[Assigned task] Your response should be an exact transcription of the data, images excluded.

[Input data]
-- -- --

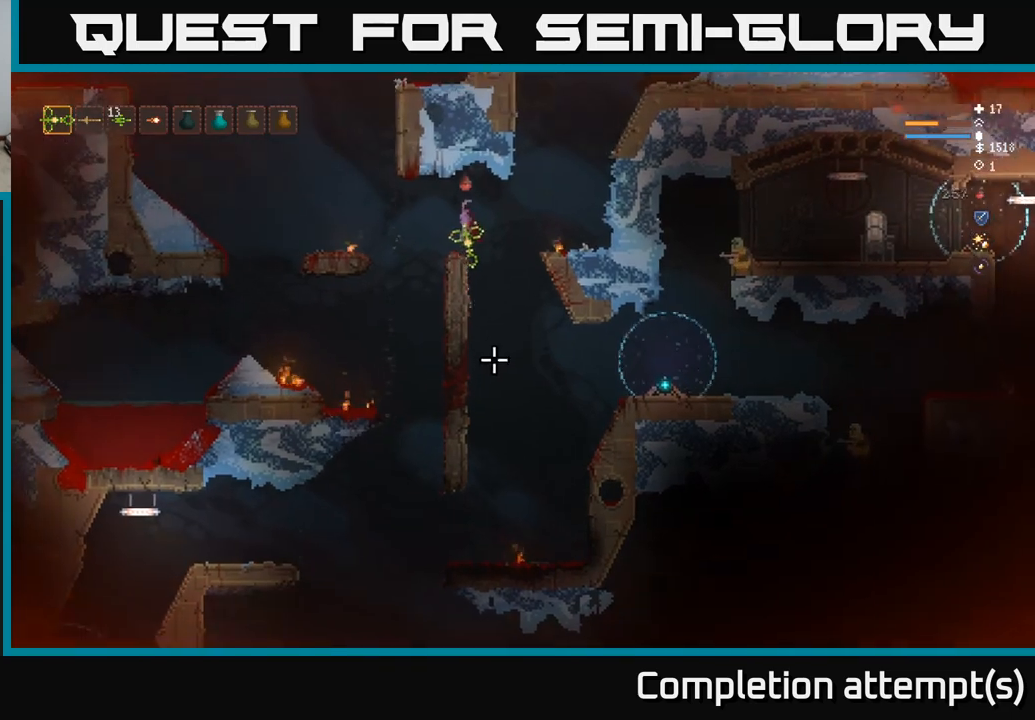
{"buttons": [], "left_stick": "center", "right_stick": "down", "events": [[17, "left_stick", "center"]]}
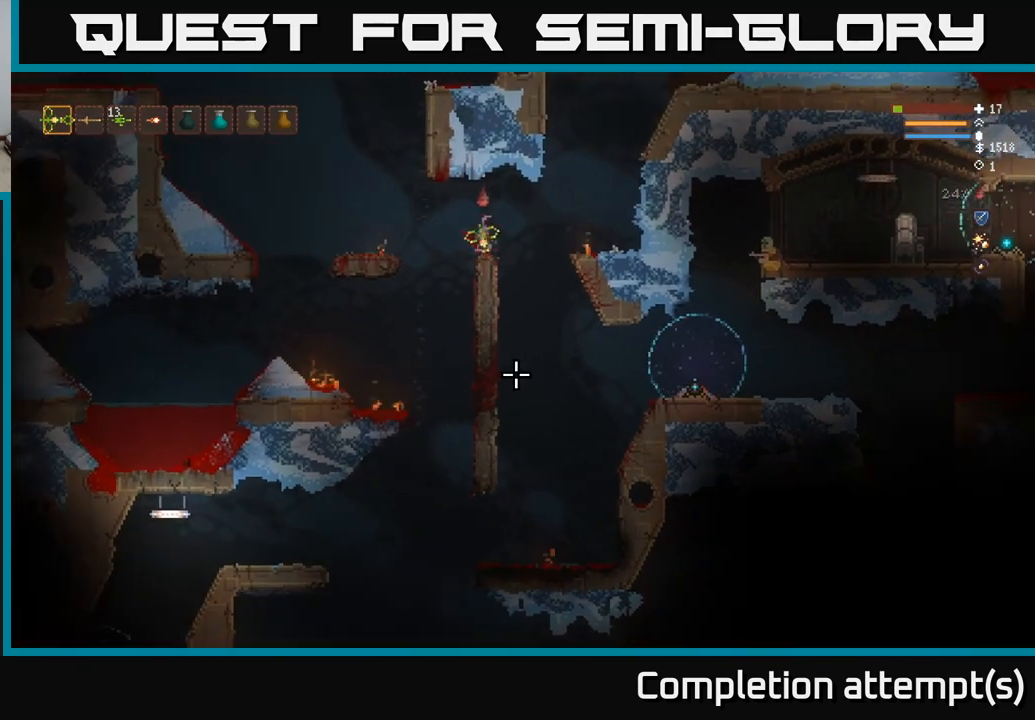
{"buttons": [], "left_stick": "center", "right_stick": "down", "events": []}
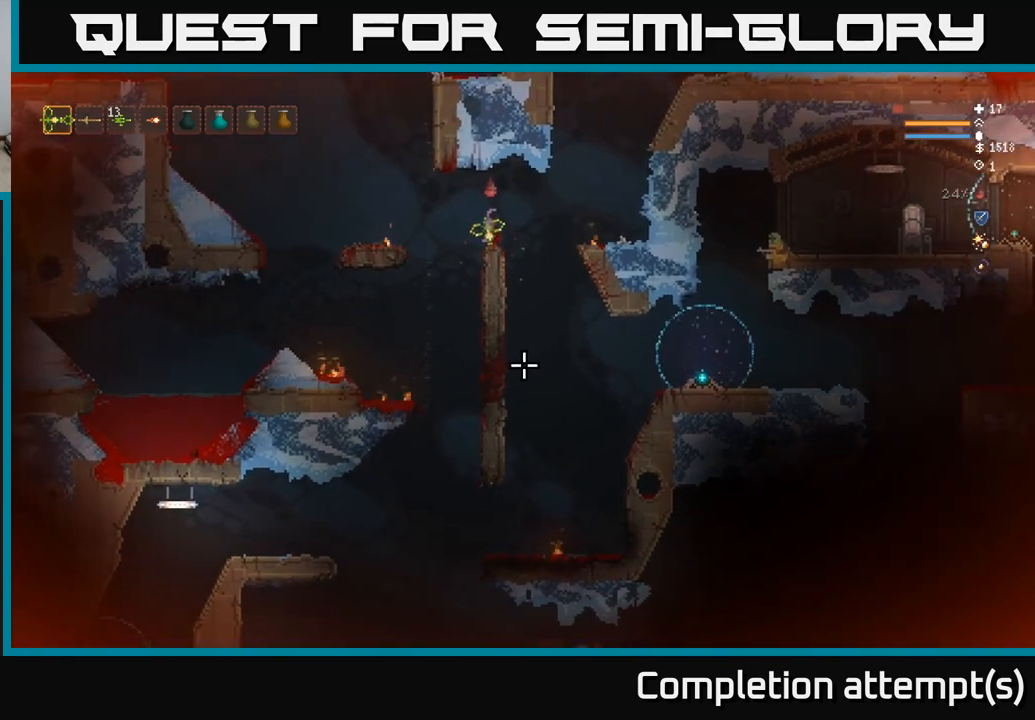
{"buttons": [], "left_stick": "right", "right_stick": "down", "events": [[133, "left_stick", "right"], [267, "left_stick", "center"], [483, "left_stick", "right"]]}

-- -- --

[Result for this task]
{"buttons": [], "left_stick": "center", "right_stick": "down", "events": [[17, "left_stick", "center"]]}
{"buttons": [], "left_stick": "center", "right_stick": "down", "events": []}
{"buttons": [], "left_stick": "right", "right_stick": "down", "events": [[133, "left_stick", "right"], [267, "left_stick", "center"], [483, "left_stick", "right"]]}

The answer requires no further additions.